My sweet baby was put down about an hour ago after a very short and intense battle with intestinal cancer. She went from being completely fine running around to pooping blood and vomiting in only one night.
She was my soul dog, I begged my parents for a dog growing up and they never allowed me to get one until we got her and I was in my freshman year of high school. She was really there for me in all of my most difficult times. I went through a lot of heart break, the death of three grandparents, and family issues during those years. She was always there.
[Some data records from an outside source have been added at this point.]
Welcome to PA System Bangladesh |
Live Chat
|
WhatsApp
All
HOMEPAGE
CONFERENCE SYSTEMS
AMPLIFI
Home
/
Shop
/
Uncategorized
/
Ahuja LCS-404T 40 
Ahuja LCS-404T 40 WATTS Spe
Around 4 years ago I joined the military and moved overseas. I was doing bad in school due to a breakup and had $0 to my name so it felt like the only option. As someone with anxiety I always had the overarching fear that I would lose her before I got back home for good. She was 10 years old. A sheltie poodle mix. I will be home for good in 8 months. I face timed my family and was there during her passing. I still feel so empty. I now have a fear of coming home, walking in the door… knowing she won’t be there to greet me. Honestly I just needed to vent. With that being said this is my first time dealing with pet loss. I’m not sure what will help but if you have any advice, a similar story, or even just some kind words please comment below.
TLDR; my seemingly healthy dog passed away due to cancer, I’m in the military so I didn’t get to be there. I’m devastated. Comment advice or your experience, I’m looking for some support.